The post features a photo of a barefoot woman who appears to be raising her arm to strike an officer in uniform.
“A Mozambican woman Has Been Arrested in Johannesburg After Fighting With police Officers (sic),” reads the post, adding that she was asked to produce her business permit for operating a hair salon.
“When she failed to produce the required paperwork, a confrontation broke out, leading to her arrest.”

Screenshot of the misleading X post, taken on November 4, 2025
The X post was shared by, among others, Mehmet Vefa Dag, a Cape Town politician who has made numerous claims that AFP Fact Check had previously debunked.
Dag is facing legal action for defamatory online comments about political leaders, only months after serving a 90-day prison sentence for another defamation case.

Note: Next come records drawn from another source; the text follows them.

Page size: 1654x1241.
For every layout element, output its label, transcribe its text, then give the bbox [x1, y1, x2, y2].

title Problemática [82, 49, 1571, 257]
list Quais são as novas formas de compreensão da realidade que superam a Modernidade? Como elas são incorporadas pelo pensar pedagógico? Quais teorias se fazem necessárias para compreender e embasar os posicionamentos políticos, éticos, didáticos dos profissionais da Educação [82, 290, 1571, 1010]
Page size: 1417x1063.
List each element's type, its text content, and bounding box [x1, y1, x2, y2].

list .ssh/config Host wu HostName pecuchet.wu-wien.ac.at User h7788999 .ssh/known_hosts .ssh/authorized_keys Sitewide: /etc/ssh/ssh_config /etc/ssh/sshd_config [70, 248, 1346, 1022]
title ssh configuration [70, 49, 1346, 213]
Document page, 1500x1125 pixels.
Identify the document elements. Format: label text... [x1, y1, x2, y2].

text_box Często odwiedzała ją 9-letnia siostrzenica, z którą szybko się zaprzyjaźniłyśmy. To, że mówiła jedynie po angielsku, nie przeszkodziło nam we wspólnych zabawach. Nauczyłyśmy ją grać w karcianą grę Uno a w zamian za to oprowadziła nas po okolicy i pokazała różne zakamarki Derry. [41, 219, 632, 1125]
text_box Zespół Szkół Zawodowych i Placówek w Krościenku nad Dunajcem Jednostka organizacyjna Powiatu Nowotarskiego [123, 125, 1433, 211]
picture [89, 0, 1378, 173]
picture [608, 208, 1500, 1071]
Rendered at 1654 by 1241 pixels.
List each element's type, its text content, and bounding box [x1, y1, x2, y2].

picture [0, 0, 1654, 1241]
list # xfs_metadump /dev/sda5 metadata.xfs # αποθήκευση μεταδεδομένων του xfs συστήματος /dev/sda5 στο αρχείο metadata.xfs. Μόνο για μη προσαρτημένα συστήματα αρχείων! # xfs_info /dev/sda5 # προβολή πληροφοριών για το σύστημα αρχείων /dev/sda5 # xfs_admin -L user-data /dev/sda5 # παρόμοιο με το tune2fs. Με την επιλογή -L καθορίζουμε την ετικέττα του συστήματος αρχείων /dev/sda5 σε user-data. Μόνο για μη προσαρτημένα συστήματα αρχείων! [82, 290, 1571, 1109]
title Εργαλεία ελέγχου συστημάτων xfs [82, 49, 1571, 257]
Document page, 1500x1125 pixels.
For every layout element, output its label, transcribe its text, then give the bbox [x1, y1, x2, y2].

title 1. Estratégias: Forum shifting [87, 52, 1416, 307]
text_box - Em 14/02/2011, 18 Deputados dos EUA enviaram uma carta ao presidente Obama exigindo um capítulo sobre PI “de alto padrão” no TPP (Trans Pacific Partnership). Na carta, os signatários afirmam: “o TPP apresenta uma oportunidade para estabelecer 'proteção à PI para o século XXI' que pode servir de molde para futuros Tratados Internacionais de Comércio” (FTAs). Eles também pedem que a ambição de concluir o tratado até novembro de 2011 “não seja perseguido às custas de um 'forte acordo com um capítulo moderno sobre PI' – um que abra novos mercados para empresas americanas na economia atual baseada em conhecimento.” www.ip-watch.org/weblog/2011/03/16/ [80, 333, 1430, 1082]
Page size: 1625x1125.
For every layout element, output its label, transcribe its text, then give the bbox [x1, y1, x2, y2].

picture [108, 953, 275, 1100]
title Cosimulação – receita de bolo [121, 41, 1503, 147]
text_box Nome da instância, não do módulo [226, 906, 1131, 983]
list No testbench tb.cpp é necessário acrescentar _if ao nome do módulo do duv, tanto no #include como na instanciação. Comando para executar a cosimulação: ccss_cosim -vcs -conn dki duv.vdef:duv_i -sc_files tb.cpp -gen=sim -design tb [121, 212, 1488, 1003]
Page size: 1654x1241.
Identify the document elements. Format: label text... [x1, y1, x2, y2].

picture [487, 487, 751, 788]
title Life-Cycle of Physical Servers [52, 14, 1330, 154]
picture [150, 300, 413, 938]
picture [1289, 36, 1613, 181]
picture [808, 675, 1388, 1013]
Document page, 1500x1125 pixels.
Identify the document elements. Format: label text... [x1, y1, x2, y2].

Similar claims about the photo were shared across multiple platforms, including Facebook, TikTok and YouTube.
Replies to the posts are fuelling persistent anti-foreigner sentiment in South Africa, but the claims about the woman and her purported arrest in Johannesburg are false.
Cape Town clash
A reverse image search led to an article about the arrest of about 100 people in an altercation following a court-ordered eviction to remove a group involved in a sit-in protest in Cape Town on 30 October 2019.
The article features the same photo of the woman confronting police, credited to photographer Esa Alexander. The caption does not refer to her nationality.

Screenshot of the original photo on Times Live, published on October 30, 2019
The article also includes a video of the woman.
As reported by AFP, refugees who had been staging a sit-in outside the UN High Commission for Refugees (UNHCR) office in Cape Town were forcefully removed by police on 30 October 2019.
About 300 refugees and asylum seekers had been occupying the Waldorf Arcade – a 12-storey office block in Cape Town’s central business district near the UNHCR – for weeks, seeking relocation to a different country, for fear of xenophobic violence in South Africa.
Police spokesperson Tintswalo Sibeko told AFP Fact Check on 3 November 2025 that “there is nothing reported” regarding the claim that a Mozambican woman was arrested for confronting police in Johannesburg over the lack of business permits for her salon.
However, Johannesburg authorities have recently intensified their crackdown on undocumented foreigners. In September 2025, they announced plans to demolish informal structures predominantly occupied by foreign nationals, and this month, a legal dispute arose over the eviction of informal traders.